The conduit to my time traveling adventures was a birthday present given to me by a boy (presumably now a man) named Jeff with whom I was friends in seventh grade, and beyond. Turns out that for a brief time in 1980, after I moved from Michigan to California, Jeff and I exchanged audio letters via a K-Mart brand cassette tape. For you youthful readers, this was back in the day, before personal computers and when long distance phone calls were too expensive. Letters took over a week, sometimes two, to get across the country. And I missed my friends. So we made tapes. Turns out that Jeff saved a tape.

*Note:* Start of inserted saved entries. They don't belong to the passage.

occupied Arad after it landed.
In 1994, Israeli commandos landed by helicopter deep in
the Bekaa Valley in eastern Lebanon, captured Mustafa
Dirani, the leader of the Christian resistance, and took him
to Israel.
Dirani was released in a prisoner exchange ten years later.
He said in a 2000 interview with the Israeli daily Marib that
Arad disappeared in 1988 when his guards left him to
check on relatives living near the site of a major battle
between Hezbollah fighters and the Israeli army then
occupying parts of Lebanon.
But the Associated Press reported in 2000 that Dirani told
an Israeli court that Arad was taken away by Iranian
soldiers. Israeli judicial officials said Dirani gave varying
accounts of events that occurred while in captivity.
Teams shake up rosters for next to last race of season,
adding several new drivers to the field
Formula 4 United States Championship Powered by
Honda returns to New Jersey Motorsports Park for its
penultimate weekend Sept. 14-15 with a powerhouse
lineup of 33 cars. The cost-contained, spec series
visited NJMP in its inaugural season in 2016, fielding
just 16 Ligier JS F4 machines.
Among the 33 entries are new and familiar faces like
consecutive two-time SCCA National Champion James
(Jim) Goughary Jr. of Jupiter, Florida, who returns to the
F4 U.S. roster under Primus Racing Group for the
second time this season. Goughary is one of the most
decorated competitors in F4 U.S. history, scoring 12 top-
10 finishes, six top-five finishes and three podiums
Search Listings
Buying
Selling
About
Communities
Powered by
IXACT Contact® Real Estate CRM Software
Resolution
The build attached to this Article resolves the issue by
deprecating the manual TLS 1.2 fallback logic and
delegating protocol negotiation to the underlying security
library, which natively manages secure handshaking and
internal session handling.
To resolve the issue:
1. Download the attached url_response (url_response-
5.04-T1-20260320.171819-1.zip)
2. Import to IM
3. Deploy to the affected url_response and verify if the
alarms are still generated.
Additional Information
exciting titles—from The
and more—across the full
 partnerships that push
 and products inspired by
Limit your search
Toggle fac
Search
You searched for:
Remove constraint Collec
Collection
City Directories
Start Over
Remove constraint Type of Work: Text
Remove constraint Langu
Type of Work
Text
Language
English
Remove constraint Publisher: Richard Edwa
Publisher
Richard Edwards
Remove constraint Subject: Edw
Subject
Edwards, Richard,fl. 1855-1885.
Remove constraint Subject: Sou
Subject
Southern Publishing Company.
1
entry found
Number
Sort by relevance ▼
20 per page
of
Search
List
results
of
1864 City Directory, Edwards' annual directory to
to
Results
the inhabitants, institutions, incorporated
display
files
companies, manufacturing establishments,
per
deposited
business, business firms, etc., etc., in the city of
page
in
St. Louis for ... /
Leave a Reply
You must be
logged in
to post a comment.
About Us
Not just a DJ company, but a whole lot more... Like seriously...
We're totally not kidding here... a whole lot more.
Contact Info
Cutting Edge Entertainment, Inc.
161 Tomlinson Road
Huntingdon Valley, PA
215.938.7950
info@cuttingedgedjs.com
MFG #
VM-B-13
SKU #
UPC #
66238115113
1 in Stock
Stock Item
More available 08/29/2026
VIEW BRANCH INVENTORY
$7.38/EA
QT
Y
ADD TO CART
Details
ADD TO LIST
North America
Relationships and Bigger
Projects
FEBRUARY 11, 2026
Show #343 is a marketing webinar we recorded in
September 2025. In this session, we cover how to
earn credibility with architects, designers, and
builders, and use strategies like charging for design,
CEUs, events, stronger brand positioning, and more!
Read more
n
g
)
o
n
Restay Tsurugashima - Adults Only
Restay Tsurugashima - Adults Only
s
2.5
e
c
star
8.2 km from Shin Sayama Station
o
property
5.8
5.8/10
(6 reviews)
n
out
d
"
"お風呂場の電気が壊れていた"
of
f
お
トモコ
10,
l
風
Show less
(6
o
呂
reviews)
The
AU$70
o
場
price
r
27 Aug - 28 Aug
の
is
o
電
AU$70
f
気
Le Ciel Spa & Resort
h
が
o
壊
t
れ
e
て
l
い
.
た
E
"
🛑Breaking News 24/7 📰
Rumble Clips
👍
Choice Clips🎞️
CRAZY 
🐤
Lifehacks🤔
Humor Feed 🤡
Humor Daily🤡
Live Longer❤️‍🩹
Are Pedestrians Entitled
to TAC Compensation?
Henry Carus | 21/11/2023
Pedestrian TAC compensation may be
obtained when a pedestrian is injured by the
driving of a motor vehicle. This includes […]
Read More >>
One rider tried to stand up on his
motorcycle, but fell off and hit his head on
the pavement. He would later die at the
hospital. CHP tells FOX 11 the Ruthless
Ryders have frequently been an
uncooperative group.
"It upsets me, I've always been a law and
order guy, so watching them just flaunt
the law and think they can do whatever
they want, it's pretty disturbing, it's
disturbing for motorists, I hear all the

I imagine he shoved it in the back of a drawer and promptly forgot about it. Like I did. Turns out that the tape still was intact and audible when Jeff happened upon it TWENTY-NINE YEARS LATER.

On the morning of my 43rd birthday, I open an email from Jeff containing a two minute section of said audio tape. Surprise! Happy Birthday from 1980.

You know when you wake up to find you've been sleeping on your arm for goodness knows how long? And your arm feels like dead weight. Then you start poking at it, and you can't feel it. You know it's your arm, but it's not your arm. It's attached to you, but it doesn't feel like part of you. That's what I felt like listening to the tape.

I also felt much gratitude, like the hand of a friend reached through time and cyberspace to touch my heart and say, "Hey, I was there. I remember too. You were not alone."

1 comment:

  1. javatime4all@aol.comDecember 12, 2009 at 7:13 PM

    I love this blog entry...go Jeff!
    What a special place Roeper was for us and still is.